Beyond the Trolley: Toward Real-World AI Ethics
The trolley problem, for all its usefulness as a thought experiment, has limitations as a framework for real-world AI ethics. Real-world AI decisions are rarely binary choices between clearly defined outcomes. They involve uncertainty, incomplete information, cascading consequences, and trade-offs that cannot be reduced to a simple calculus of lives saved and lost.
Real-world AI ethics must move beyond trolley-problem thinking in several ways.
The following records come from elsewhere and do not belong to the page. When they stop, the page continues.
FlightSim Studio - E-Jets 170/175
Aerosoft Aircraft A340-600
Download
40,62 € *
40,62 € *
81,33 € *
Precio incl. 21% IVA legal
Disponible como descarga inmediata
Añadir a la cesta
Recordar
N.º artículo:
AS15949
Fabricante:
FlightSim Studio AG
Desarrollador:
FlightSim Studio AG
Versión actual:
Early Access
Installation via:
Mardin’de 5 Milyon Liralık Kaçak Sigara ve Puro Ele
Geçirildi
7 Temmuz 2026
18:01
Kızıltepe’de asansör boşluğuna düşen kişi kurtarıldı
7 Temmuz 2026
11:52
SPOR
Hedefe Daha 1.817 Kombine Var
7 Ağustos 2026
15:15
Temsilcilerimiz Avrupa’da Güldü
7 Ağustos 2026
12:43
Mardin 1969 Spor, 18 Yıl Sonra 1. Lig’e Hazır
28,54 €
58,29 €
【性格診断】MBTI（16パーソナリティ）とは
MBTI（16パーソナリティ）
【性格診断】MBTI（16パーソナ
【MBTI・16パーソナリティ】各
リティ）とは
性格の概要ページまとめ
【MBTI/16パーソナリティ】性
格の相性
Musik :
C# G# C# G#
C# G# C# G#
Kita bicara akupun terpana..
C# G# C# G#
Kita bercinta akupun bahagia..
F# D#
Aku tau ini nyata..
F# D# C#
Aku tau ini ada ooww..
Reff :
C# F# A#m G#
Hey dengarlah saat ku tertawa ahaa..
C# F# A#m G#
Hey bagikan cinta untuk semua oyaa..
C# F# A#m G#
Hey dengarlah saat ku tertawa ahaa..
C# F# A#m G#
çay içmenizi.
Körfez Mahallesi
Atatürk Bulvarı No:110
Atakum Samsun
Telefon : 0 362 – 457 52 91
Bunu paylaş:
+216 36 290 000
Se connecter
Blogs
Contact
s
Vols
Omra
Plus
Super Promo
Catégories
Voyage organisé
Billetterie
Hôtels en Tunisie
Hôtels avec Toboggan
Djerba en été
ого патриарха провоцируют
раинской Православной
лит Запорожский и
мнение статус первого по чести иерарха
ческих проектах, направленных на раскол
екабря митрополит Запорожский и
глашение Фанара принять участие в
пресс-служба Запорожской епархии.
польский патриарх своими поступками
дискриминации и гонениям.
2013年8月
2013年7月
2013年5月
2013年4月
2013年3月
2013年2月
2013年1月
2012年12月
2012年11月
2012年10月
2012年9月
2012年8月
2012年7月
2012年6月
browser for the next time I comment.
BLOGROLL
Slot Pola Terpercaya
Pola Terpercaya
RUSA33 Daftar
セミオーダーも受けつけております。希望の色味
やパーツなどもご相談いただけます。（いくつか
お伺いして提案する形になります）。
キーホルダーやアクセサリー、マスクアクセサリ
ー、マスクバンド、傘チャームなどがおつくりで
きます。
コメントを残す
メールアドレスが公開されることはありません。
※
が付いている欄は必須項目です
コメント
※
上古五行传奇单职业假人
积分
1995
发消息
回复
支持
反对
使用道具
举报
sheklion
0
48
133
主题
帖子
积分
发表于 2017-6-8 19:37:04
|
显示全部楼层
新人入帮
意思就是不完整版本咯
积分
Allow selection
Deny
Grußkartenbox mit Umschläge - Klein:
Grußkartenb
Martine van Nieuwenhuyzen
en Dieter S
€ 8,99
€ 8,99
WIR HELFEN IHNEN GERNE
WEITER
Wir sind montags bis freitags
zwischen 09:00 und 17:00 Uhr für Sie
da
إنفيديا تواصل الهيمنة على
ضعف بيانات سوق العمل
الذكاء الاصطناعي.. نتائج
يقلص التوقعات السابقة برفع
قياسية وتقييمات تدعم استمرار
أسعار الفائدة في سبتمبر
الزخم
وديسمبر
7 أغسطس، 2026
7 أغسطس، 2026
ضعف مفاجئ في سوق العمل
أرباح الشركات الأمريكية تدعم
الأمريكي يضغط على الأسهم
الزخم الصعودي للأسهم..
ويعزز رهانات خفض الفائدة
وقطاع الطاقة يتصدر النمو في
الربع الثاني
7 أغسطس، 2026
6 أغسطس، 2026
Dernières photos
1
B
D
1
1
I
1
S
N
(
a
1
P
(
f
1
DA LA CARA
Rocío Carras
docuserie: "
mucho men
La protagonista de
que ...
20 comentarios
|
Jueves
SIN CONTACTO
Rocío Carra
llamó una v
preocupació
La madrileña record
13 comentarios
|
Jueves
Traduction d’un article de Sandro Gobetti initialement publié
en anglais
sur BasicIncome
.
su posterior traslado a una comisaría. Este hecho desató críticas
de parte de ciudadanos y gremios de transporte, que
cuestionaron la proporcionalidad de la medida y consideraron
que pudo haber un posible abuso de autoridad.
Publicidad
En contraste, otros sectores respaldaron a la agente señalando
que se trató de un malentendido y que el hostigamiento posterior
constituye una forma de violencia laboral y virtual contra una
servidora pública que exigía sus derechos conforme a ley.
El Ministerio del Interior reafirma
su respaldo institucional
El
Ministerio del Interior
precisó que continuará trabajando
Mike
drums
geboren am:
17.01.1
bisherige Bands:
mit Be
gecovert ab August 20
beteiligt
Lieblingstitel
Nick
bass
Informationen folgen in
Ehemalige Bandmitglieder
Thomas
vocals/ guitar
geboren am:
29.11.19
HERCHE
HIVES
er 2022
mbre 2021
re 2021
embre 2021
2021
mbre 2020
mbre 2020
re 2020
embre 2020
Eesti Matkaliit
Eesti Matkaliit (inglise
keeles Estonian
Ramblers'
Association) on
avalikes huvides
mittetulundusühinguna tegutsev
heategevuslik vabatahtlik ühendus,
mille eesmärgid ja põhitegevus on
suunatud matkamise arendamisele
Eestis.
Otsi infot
First, from dramatic choices to systemic effects. The most morally significant AI decisions are not the rare, dramatic, life-or-death choices that dominate public discussion. They are the mundane, repeated, cumulative decisions that shape lives over time: who gets a loan, who gets a job interview, who gets released on bail, whose content gets amplified. These decisions rarely kill anyone directly, but their aggregate effect on human welfare is enormous.
Second, from individual decisions to institutional design. Rather than asking what an AI system should do in a specific trolley-problem scenario, we should ask what institutional structures ensure that AI decision-making is accountable, transparent, and aligned with democratic values. The ethics frameworks are a start, but enforcement and oversight are what matter.
Third, from engineering solutions to political ones. The trolley problem frames ethics as an engineering challenge: program the right values into the system. But the real challenge is political: whose values, chosen by whom, through what process, accountable to whom? These are questions about governance, not code.
The digital trolley problem is real. AI systems are making life-or-death decisions, and those decisions embody values that someone chose. But the most important ethical work is not solving the trolley problem. It is building the institutions, laws, and democratic processes that determine who gets to program the trolley in the first place.